Nigeria’s tax policies are undergoing significant changes, but some of the most controversial proposals have been scrapped. The House of Representatives Committee on Finance has amended key aspects of President Bola Tinubu’s tax bill following concerns raised by stakeholders during a public hearing in February. These revisions aim to balance government revenue generation with economic growth while ensuring businesses and individuals are not overburdened.
VAT Increase Scrapped (7.5% Stays)
One of the most debated proposals was the increase in Value Added Tax (VAT). While some stakeholders pushed for a reduction to 5%, lawmakers decided to maintain the current 7.5% rate. This decision means consumers and businesses will not face immediate price hikes due to increased VAT, providing much-needed stability in the economy.
No More Inheritance Tax
The proposed inheritance tax, aimed at generating revenue from inherited wealth, has been completely removed from the bill. Public concerns about the financial burden such a tax could place on families influenced this decision. This is a relief for many Nigerians who feared an additional layer of taxation on inherited assets.
Key Government Agencies Keep Their Funding
Initially, the bill proposed defunding critical government agencies, including:
National Agency for Science and Engineering Infrastructure (NASENI)
Tertiary Education Trust Fund (TETFUND)
National Information Technology Development Agency (NITDA)
However, lawmakers have reversed this decision, ensuring these institutions continue to receive the necessary funding to drive innovation, education, and technological development.
New Rules for Free Trade Zones
Businesses operating in Nigeria’s Free Trade Zones will now have to meet stricter requirements to enjoy tax benefits.

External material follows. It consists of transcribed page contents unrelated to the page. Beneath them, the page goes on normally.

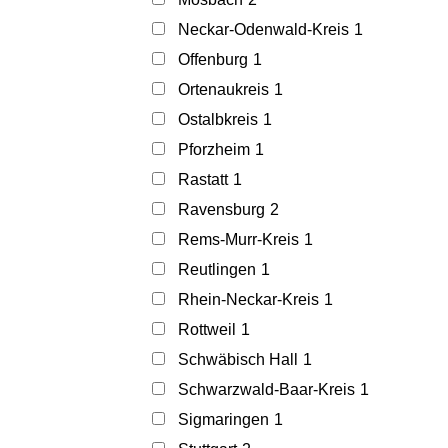
Neckar-Odenwald-Kreis
1
Offenburg
1
Ortenaukreis
1
Ostalbkreis
1
Pforzheim
1
Rastatt
1
Ravensburg
2
Rems-Murr-Kreis
1
Reutlingen
1
Rhein-Neckar-Kreis
1
Rottweil
1
Schwäbisch Hall
1
Schwarzwald-Baar-Kreis
1
Sigmaringen
1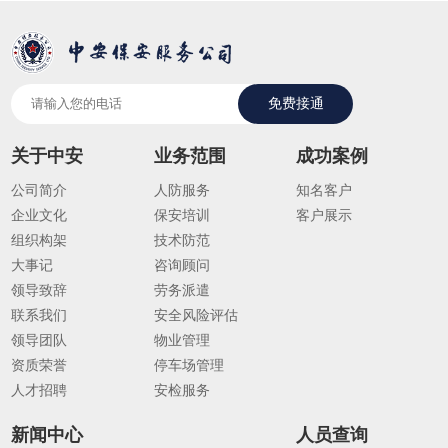
免费接通
关于中安
业务范围
成功案例
公司简介
人防服务
知名客户
企业文化
保安培训
客户展示
组织构架
技术防范
大事记
咨询顾问
领导致辞
劳务派遣
联系我们
安全风险评估
领导团队
物业管理
资质荣誉
停车场管理
人才招聘
安检服务
新闻中心
人员查询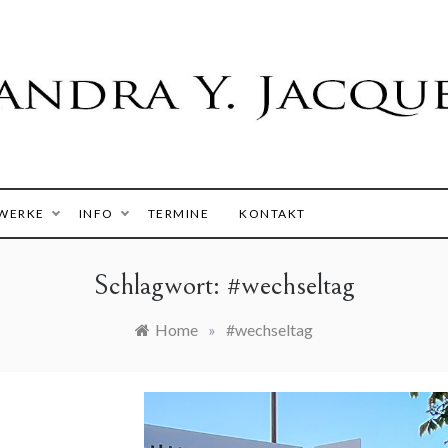
 Y. Jacques
WERKE
INFO
TERMINE
KONTAKT
Schlagwort:
#wechseltag
Home
»
#wechseltag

The new conditions include:
75% of goods and services must be for export
Only 25% can be sold within Nigeria
This policy aims to promote export-driven businesses while limiting tax-free sales in the local market. It aligns with Nigeria’s broader economic strategy of boosting exports and foreign exchange earnings.
Balancing Revenue and Investment
With these amendments, the House aims to strike a balance between increasing government revenue and ensuring businesses and individuals are not excessively taxed. The big question remains: Will these adjustments drive economic growth, or are further changes needed?
As Nigeria continues refining its tax policies, stakeholders should stay informed and engage in discussions that shape the nation’s economic future.